窓から出てきた足は素足で、ちらりと見えた服装から女の子だと分かった。トイレの窓らしく、小さな子でも出すのに手間取るほど窓枠が小さいようだ。
まだかとやきもきしながら、集まってきた野次馬にふと目を向けた、その時、子供が降ってきた。足を下にしていたはずなのだが、落ちる瞬間回転したのか頭が下になっている。
やばい!と思った時には俺の両腕の中に彼女は収まっていた。衝撃もあまりなく、どうやって受け止めたのかよくわからなかったのだが、とにかく無事のようだ。上を見上げると俺の様子を見ていたのか、親指を立てた父親の手だけが見えた。
good job! 彼の心の声が聞こえた。
ちょうどその時、家の前に救急車と消防車が到着したため、移動しようと向きを変えたとき左足に激痛が走った。ここに到着するまでに何処かでぶつけたらしい。足を引きづりながら門扉を出て、駆け付けた救急隊に彼女を引き渡した。

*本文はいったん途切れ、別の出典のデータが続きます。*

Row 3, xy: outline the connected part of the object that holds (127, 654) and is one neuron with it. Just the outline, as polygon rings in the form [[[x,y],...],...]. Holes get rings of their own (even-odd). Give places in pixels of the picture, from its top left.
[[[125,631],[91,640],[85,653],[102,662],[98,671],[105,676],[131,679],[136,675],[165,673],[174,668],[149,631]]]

ほっと一息ついて、アパートに向かおうとしたら、腰が砕けてその場に座り込んでしまった。さすがにくたびれ果てたらしい。
ふと救急車の方を見ると、俺は目を見張って驚いた。すでにストレッチャーに横たわって治療を受けているはずの彼女が、ドアが開けっ放しの救急車の後部に座って、俺のことをじっと見ている。
道路に出るまで無我夢中で、彼女の容姿をよく見ていなかったのだが、細身で、肩下のロングヘア。エキゾチックな顔立ちで目が・・・。
目が異様に大きくて、そしてその瞳に・・・・
炎の、炎に似た赤い光が・・浮かんで・・・・・。
ここで俺は気を失ってしまった。